> Task instructions: Print the lines in the listing below that fall between the line with "right ankle: (414, 563, -2)" and the line with "right shoulder: (753, 307, -2)", those two lines included, exactly as they stand and with nothing else.

***** Data supplied *****

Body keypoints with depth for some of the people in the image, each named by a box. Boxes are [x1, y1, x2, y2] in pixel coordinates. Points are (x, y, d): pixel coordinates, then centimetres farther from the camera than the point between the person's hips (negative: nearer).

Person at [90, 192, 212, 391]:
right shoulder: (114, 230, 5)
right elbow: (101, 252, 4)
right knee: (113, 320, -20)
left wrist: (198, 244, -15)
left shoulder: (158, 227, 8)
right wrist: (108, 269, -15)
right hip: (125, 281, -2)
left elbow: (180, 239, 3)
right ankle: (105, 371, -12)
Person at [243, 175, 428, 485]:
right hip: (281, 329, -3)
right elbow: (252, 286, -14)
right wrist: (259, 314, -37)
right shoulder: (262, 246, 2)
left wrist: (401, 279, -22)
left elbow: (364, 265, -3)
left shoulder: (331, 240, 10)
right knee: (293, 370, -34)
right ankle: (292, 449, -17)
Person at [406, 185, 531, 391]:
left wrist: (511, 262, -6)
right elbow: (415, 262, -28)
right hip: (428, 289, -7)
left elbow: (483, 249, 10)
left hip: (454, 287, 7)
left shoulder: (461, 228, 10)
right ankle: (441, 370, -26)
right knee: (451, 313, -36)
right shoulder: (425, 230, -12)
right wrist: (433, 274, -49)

*****
***** Data supplied *****

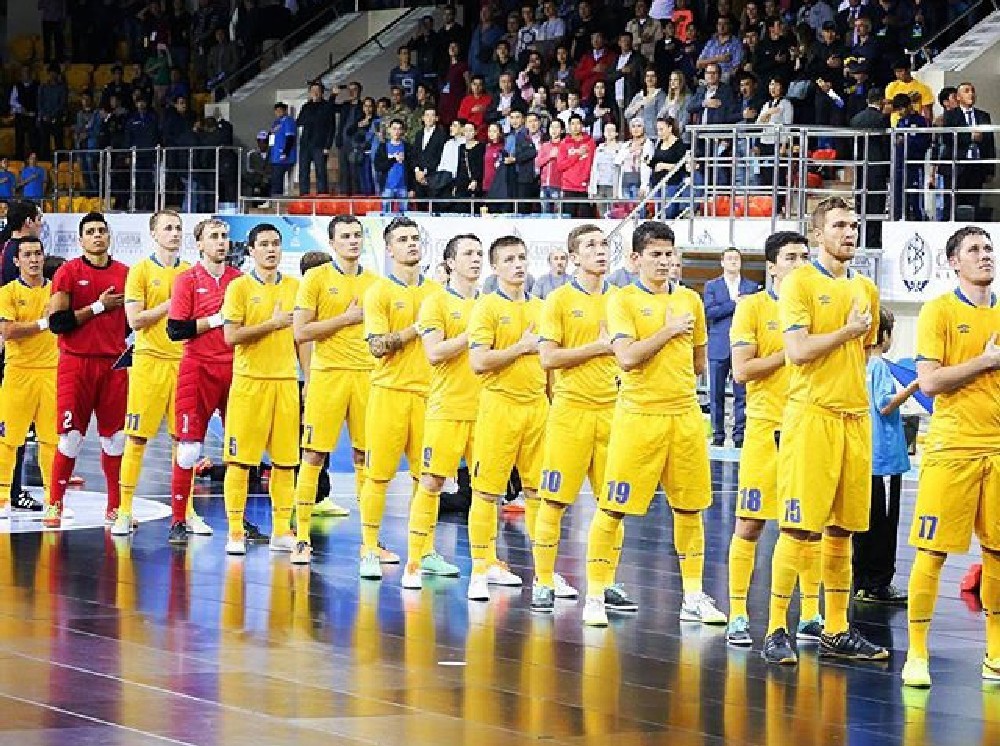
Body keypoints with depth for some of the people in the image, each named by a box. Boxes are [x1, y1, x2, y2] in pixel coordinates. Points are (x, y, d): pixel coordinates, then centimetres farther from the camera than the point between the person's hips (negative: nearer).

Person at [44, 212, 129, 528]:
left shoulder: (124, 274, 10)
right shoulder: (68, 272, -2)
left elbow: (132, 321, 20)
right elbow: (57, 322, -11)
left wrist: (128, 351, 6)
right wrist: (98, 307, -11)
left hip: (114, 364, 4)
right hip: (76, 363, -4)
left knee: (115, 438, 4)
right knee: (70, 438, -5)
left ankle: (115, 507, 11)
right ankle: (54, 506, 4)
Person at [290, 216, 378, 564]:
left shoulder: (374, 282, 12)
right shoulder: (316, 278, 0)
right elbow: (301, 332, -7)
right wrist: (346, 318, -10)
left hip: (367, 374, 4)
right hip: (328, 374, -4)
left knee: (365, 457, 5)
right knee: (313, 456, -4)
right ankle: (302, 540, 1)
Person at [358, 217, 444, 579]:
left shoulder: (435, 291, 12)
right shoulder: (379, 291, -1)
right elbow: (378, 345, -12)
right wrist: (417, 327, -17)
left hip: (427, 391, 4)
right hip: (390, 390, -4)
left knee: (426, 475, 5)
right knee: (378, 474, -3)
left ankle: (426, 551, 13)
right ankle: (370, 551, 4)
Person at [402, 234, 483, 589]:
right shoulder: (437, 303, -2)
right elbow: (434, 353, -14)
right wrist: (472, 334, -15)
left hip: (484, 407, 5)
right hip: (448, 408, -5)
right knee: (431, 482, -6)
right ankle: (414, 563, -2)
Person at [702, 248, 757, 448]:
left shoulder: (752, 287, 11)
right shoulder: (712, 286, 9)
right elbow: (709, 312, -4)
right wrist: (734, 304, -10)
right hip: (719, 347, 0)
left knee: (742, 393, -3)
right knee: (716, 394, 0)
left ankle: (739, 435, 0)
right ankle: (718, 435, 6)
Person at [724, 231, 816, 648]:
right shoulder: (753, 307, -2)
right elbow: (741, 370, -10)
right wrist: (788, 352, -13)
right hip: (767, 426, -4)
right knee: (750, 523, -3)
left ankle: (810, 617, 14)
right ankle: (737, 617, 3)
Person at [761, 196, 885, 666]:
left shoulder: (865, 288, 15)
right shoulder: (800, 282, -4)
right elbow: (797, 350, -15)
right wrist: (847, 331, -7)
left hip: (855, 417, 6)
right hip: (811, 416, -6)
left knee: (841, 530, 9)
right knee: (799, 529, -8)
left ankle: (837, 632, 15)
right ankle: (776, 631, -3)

*****

> Task answer:
right ankle: (414, 563, -2)
Person at [702, 248, 757, 448]:
left shoulder: (752, 287, 11)
right shoulder: (712, 286, 9)
right elbow: (709, 312, -4)
right wrist: (734, 304, -10)
right hip: (719, 347, 0)
left knee: (742, 393, -3)
right knee: (716, 394, 0)
left ankle: (739, 435, 0)
right ankle: (718, 435, 6)
Person at [724, 231, 816, 648]:
right shoulder: (753, 307, -2)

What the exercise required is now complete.